Linus's quote was quite interesting:
I don't personally contribute - partly because of the same worries that Ingo Molnar brought up some time ago, ie the copyright. It's not that I dislike the wine copyright - I actually think that the BSD-style copyrights can be a good thing. But _personally_ I don't want to do significant work under that kind of copyright and having to wonder whether the best version of Wine will be free in the future..
That was almost the same as Brett's message concerning working on Wine if it was xGPL'd.
Almost, but not quite. Brett's quote seemed more like he was trying to hold it over our heads like "See, I won't contribute if you go LGPL and you'll lose all the wondeful commercial developers like me!". Linus's quote was more like "I won't contribute if you're not under a copyleft, but I have no vote so take that as nothing more than my opinion". Then it was left at that, there was no ongoing argument for a week about it.
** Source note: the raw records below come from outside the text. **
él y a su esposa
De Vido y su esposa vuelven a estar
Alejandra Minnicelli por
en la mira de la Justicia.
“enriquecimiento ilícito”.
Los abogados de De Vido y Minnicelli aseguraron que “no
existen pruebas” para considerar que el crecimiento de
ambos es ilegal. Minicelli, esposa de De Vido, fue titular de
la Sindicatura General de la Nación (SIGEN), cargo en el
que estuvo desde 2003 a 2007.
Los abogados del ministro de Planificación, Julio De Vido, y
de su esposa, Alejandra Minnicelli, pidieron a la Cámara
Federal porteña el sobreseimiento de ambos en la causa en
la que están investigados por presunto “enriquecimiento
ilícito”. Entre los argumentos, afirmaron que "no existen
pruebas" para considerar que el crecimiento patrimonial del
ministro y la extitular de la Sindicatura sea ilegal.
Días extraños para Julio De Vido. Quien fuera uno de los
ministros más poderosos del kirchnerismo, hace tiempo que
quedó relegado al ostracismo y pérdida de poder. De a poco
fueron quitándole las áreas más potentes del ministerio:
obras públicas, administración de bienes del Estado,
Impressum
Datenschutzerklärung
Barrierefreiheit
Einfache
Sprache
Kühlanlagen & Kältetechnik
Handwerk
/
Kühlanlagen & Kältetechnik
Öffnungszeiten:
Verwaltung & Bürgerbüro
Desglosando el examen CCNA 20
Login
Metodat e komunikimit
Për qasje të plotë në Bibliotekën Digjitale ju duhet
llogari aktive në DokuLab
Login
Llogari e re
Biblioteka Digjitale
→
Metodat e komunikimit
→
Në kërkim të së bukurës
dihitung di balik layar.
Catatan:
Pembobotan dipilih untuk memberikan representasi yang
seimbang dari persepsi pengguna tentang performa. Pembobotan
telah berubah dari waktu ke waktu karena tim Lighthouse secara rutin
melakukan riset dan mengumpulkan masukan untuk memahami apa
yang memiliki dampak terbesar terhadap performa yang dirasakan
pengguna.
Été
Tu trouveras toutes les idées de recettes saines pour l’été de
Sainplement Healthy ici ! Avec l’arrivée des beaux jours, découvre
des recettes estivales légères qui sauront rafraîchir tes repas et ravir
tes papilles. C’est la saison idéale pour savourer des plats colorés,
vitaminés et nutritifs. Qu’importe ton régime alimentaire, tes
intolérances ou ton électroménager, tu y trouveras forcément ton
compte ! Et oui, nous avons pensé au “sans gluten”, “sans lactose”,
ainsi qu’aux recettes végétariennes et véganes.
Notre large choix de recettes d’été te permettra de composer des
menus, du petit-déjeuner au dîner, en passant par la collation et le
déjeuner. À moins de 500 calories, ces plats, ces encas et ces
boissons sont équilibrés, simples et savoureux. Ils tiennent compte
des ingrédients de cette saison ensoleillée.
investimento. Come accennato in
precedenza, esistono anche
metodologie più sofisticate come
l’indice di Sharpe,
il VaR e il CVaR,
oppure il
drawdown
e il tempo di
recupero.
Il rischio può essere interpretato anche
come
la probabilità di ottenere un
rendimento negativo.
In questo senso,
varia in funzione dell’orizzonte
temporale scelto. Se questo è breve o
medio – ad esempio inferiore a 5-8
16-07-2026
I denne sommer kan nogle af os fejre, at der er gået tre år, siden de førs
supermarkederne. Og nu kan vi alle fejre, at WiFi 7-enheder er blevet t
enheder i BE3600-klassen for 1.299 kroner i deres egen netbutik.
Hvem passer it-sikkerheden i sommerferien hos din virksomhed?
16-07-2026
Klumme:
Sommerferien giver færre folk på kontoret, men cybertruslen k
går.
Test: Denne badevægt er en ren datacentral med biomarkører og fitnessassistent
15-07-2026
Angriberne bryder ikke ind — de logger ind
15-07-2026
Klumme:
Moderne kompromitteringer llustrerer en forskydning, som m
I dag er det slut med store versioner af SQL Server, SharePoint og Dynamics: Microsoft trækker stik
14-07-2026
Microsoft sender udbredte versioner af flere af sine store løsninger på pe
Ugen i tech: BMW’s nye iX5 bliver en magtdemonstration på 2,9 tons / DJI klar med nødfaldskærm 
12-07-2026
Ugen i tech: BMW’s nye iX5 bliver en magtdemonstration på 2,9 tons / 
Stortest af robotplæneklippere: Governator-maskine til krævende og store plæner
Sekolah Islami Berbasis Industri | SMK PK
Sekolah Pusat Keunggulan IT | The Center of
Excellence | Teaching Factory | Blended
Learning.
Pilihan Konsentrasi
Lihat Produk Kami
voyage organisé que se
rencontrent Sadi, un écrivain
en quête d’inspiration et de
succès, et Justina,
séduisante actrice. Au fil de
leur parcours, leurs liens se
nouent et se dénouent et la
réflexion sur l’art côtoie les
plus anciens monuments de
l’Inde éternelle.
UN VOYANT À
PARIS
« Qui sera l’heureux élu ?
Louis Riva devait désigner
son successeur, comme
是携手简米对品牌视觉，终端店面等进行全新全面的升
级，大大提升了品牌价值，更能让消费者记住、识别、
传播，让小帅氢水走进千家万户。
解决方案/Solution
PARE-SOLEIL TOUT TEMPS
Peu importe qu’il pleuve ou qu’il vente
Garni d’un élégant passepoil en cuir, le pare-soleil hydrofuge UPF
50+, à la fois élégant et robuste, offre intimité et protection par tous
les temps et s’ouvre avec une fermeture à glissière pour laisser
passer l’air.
Linus was certainly more tactful.
In other words, I took Brett's attitude as being hostile towards the project from the beginning but when I read Linus's comments there was no hostility involved. Maybe it is just that Linus is a better writer.
or this:
http://groups.google.com/groups?q=Ingo+Molnar+group:comp.emulators.ms-window...
This made me wonder about what happened to TWIN. I noticed they faded away. If anyone thinks xGPL'ing WINE will bring more support, they should look at TWIN. I am not saying the license killed it, but I am saying that the LGPL did not bring it any support.
I am about 99% sure that TWIN was released under LGPL after Willows had no interest in it whatsoever. Back in the day Codeweavers did a lot of projects by combining Twin and WINE into "Twine" and using that to do ports. So Jeremy is certainly no stranger to using an LGPLd Wine-like project for his business.